Mid-Atlantic Regional Reports

Pest Alert: Spotted Lanternfly

Adult spotted lanternfly. Photo: Nancy J. Ondra

It’s big, it’s bad, and it could well be headed your way, if it’s not there already. First identified in the United States in Berks County, Pennsylvania, in 2014, spotted lanternfly (Lycorma delicatula) is now infesting much of Eastern Pennsylvania. Populations have also been found in Delaware, New Jersey, and Virginia, and adults and egg masses have been spotted in New York.

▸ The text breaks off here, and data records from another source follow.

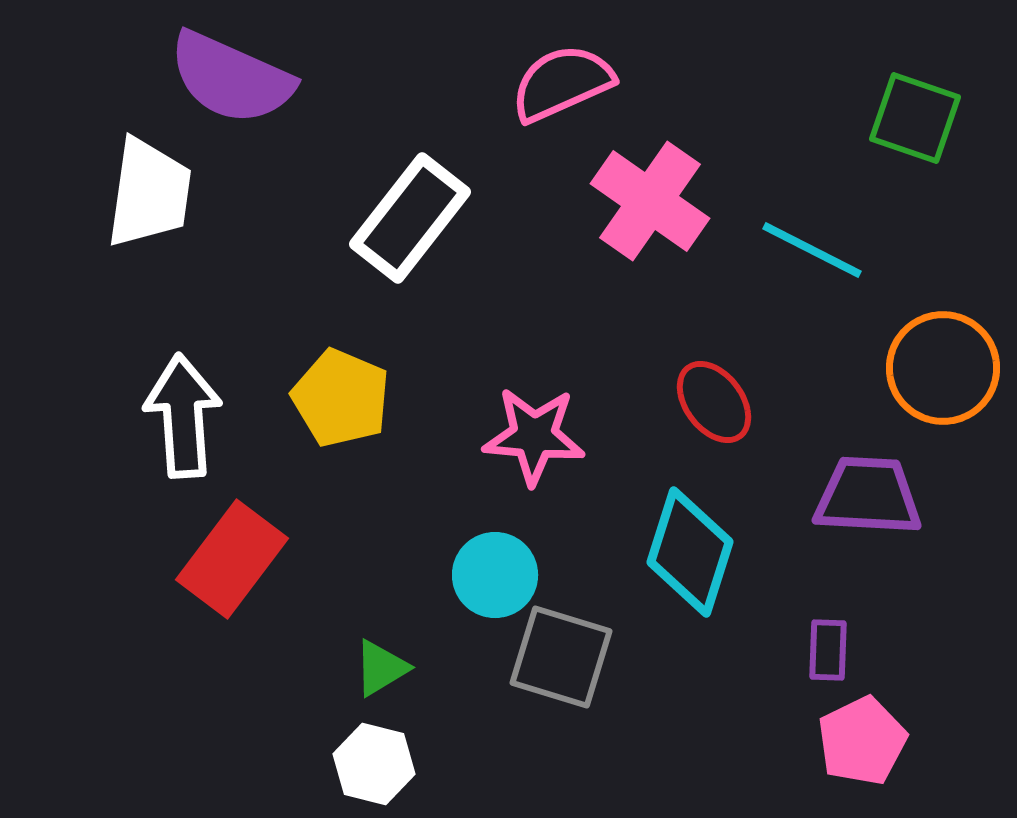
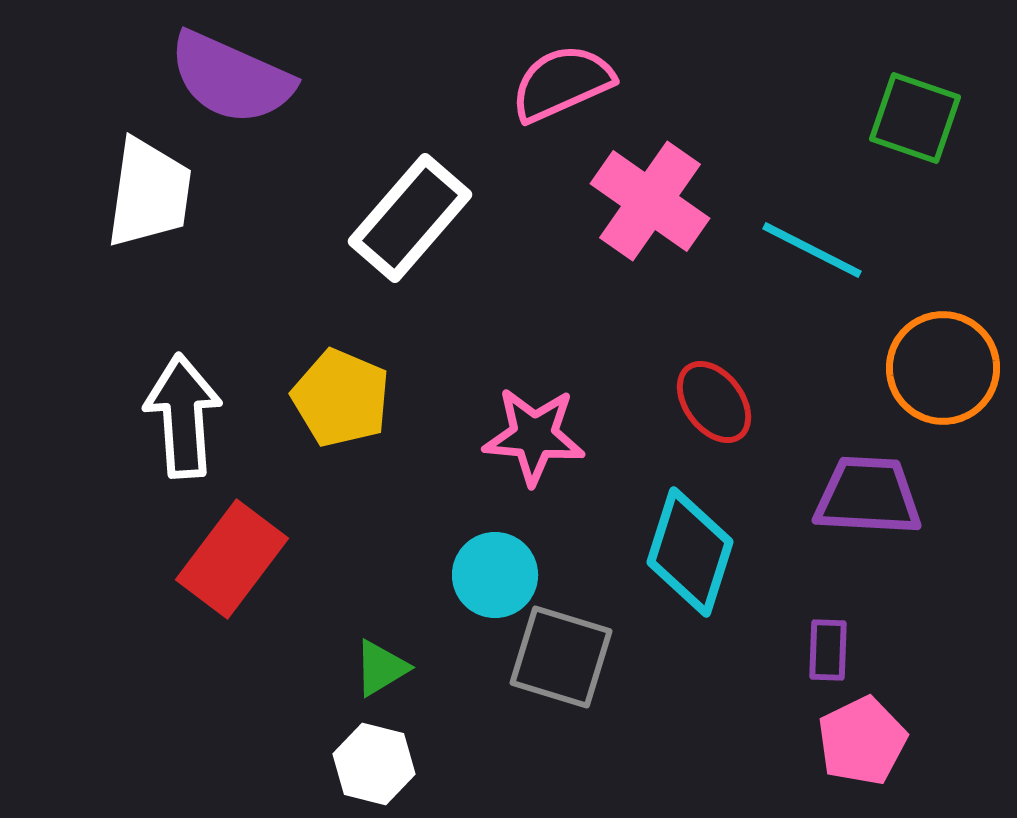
white rectangle: rotated 3 degrees clockwise
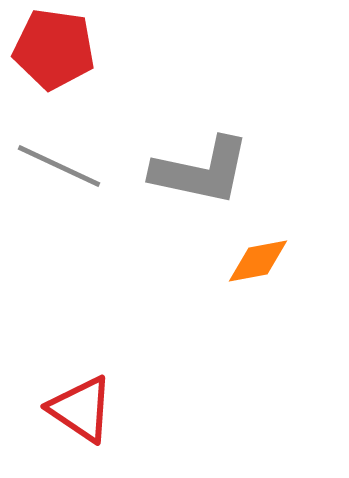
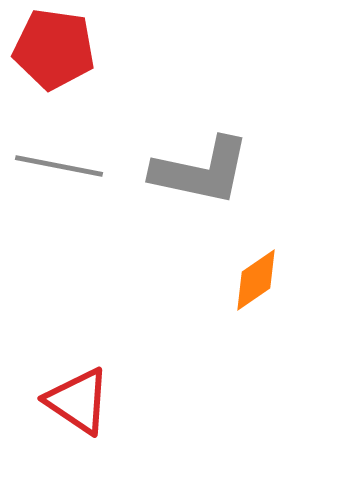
gray line: rotated 14 degrees counterclockwise
orange diamond: moved 2 px left, 19 px down; rotated 24 degrees counterclockwise
red triangle: moved 3 px left, 8 px up
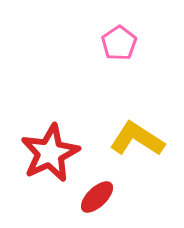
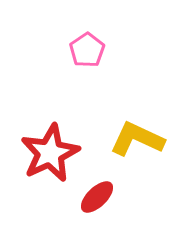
pink pentagon: moved 32 px left, 7 px down
yellow L-shape: rotated 8 degrees counterclockwise
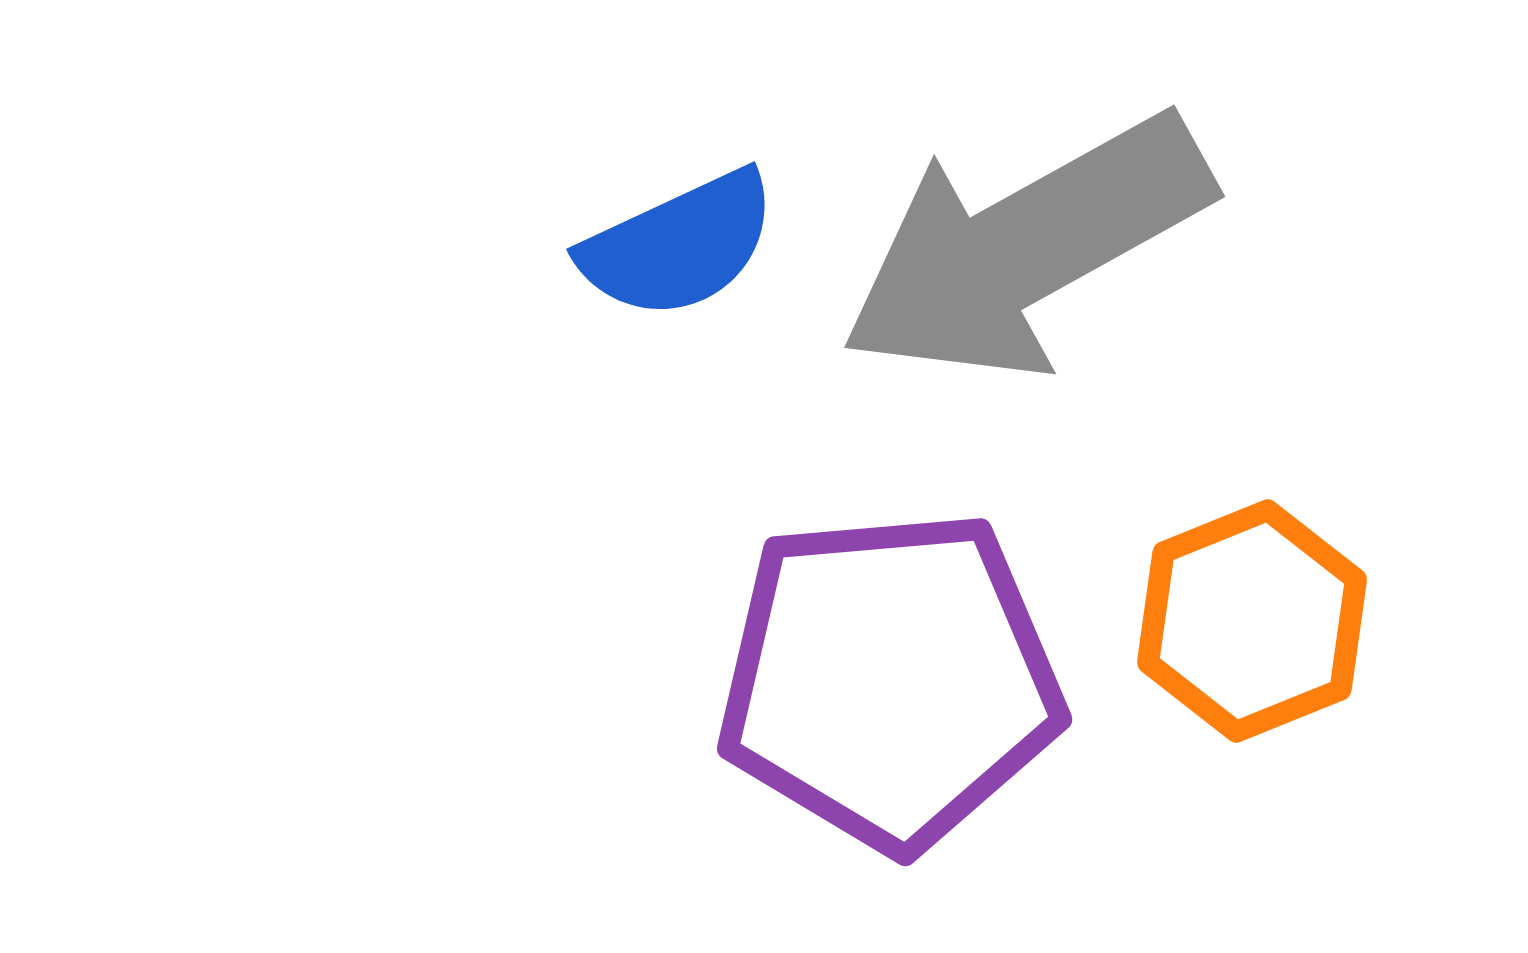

Native to parts of Asia, the spotted lanternfly is actually a planthopper, not a fly, with needlelike mouthparts that pierce plant stems and draw out sap. When the nymphs and adults feed in large numbers, as they tend to do, they seriously weaken plants. Grapes (Vitis spp. and cvs., Zones 3-10), hops (Humulus lupulus, Zones 4-8), and tree-of-heaven (Ailanthus altissima, Zones 4-8) are among the favored hosts, but this pest can feed on a wide range of woody and herbaceous plants and poses a significant threat to various aspects of the agriculture and forestry industries.

Spotted lanternflies pose major problems for home landscapes as well. Fortunately, they don’t bite or sting, so they don’t offer a direct threat to people or animals. Their feeding does draw nutrients away from plant growth, however, and the insects release large quantities of sticky “honeydew,” to the point where outdoor activities under infested trees can be extremely unpleasant. The sugary honeydew also encourages the development of black sooty mold, which discolors buildings, vehicles, paving, plants, and outdoor furniture and is difficult to remove completely.

What can you do about these pests? The biggest contribution you can make right now is to educate yourself about the spotted lanternfly life cycle and learn to identify this distinctive insect in its various stages—particularly the egg masses, which can easily be transported long distances on firewood, outdoor equipment, stone, and other materials. The nymphs and adults can also enter or cling to vehicles. Remove and destroy any eggs, nymphs, or adults you find.

Photo: Nancy J. Ondra

It’s also critical to be aware of whether you live in a quarantined area, and to understand and comply with the quarantine guidelines if you do. Residents living in quarantined areas must complete and sign a checklist before moving outdoor items outside of the area, for example. You’ll also notice Pennsylvania business vehicles displaying orange permit hang tags or stickers. These permits indicate that the business has completed training and agreed to comply with the quarantine order. The permit does not indicate that the business is licensed to apply sprays or other control measures. Delaware and New Jersey also have permitting programs.

Photo: Nancy J. Ondra

You can find a wealth of up-to-date information about identification, controls, quarantine issues, and FAQs at the Penn State Extension spotted lanternfly page and the Pennsylvania Department of Agriculture spotted lanternfly page. Outside of Pennsylvania, check out the USDA’s pest tracker page and your state’s Department of Agriculture website to find out the status of this pernicious pest where you live.

The spotted lanternfly is a serious issue, folks, and we gardeners have an important role to play in making our neighbors and communities aware of this insect, in hopes of slowing its spread far beyond our Mid-Atlantic region.

Nancy J. Ondra is the author of over fifteen books, including Grasses, The Perennial Care Manual, and The Perennial Matchmaker.

View Comments


  1. nwphillygardener 06/16/2020

    There is an enormous infestation of the nymphs this spring in Northwest Philadelphia. They've been seen on rose bushes, clematis, new raspberry canes. Folks are wrapping tape - sticky side out - on tree trunks to kill thousands in a day.

    1. fine_gardening 06/16/2020

      That's terrible. Yes, they feed on such a large range of plants which makes them a major force to be reckoned with. Be sure to report any infestations you see to your extension office!